• **GIVEN PASSAGE**:
Content starts

Storing hive query output in a variable and using it in another query.
In shell create a variable with desired value by doing:
var=`hive -S -e "select max(datekey) from ....;"`
echo $var
Use the variable value in another hive query by:
hive -hiveconf MID_DATE=$var -f test.hql
You can simply achieve this using a shell script.
create a shell script
file: avg_op.sh
#!/bin/sh
hive -e 'use telecom;select avg(a) from abc;' > avg.txt
wait
value=`cat avg.txt`
hive --hiveconf avgval=$value -e "set avgval;set hiveconf:avgval;
use telecom;
select * from abc2 where avg_var=\${hiveconf:avgval};"
execute the .sh file
>bash avg_op.sh
If you trying to capture the number from a Hive query or impala query in Linux, you can achieve this by executing the query and selecting numbers from the regex.
With Hive,
max=`beeline -u ${hiveConnectionUrl} -e "select max(col1) from schema_name.table_name;" | sed 's/[^0-9]*//g'`
The main part is to extract the number from the result. Also, if you're getting too large a result, you can use --silent=true flag to silent the execution which would reduce the log messages.

Content ends

• **TASK REQUIREMENTS**:
Please carry on the passage about capturing Hive query output in a shell variable, starting right after its last sentence.

• **EXCERPTED RECORDS**:
Content starts

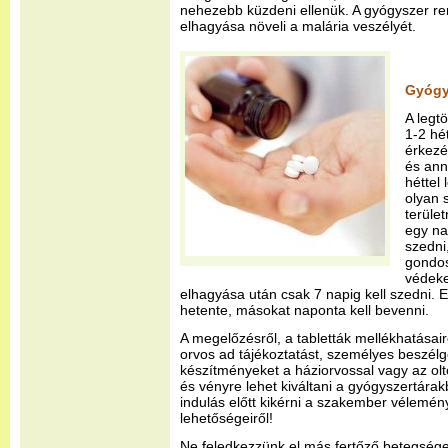
nehezebb küzdeni ellenük. A gyógyszer r
elhagyása növeli a malária veszélyét.
Gyógy
A legt
1-2 hét
érkezés
és ann
héttel
olyan 
terüle
egy na
szedni,
gondos
védeke
elhagyása után csak 7 napig kell szedni.
hetente, másokat naponta kell bevenni.
A megelőzésről, a tabletták mellékhatásairó
orvos ad tájékoztatást, személyes beszélg
készítményeket a háziorvossal vagy az oltó
és vényre lehet kiváltani a gyógyszertárak
indulás előtt kikérni a szakember vélemé
lehetőségeiről!
Ne feledkezzünk el más fertőző betegség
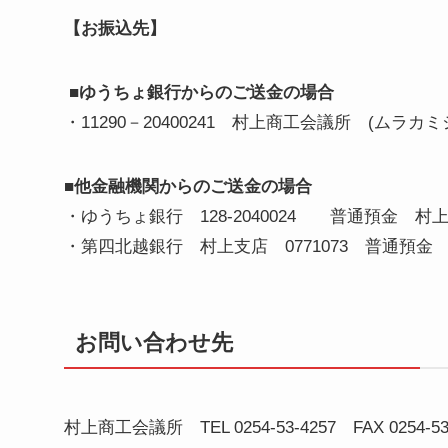
【お振込先】
■ゆうちょ銀行からのご送金の場合
・11290－20400241 村上商工会議所 (ムラ
■他金融機関からのご送金の場合
・ゆうちょ銀行 128-2040024 普通預金 村
・第四北越銀行 村上支店 0771073 普通預金
お問い合わせ先
村上商工会議所 TEL 0254-53-4257 FAX 0254-53-017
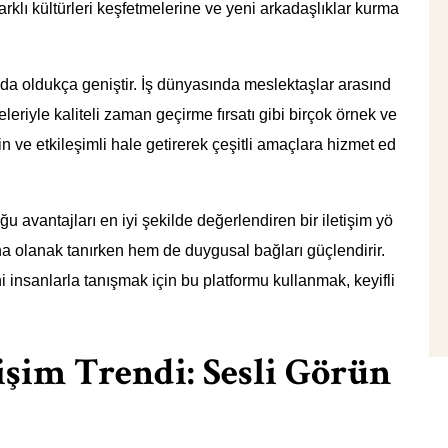
farklı kültürleri keşfetmelerine ve yeni arkadaşlıklar kurma
 da oldukça geniştir. İş dünyasında meslektaşlar arasınd
eleriyle kaliteli zaman geçirme fırsatı gibi birçok örnek ve
gin ve etkileşimli hale getirerek çeşitli amaçlara hizmet ed
u avantajları en iyi şekilde değerlendiren bir iletişim yö
na olanak tanırken hem de duygusal bağları güçlendirir.
 insanlarla tanışmak için bu platformu kullanmak, keyifli
tişim Trendi: Sesli Görün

Content ends

• **EXPECTED OUTPUT**:
You can use BeeTamer for that. It allows to store result (or part of it) in a variable, and use this variable later in your code.
Beetamer is a macro language / macro processor that allows to extend functionality of the Apache Hive and Cloudera Impala engines.
select avg(a) from abc;
%capture MY_AVERAGE;
select * from abc2 where avg_var=#MY_AVERAGE#;
In here you save average value from you query into macro variable MY_AVERAGE and then reusing it in the second query.
try below :
$ var=$(hive -e "select '12' ")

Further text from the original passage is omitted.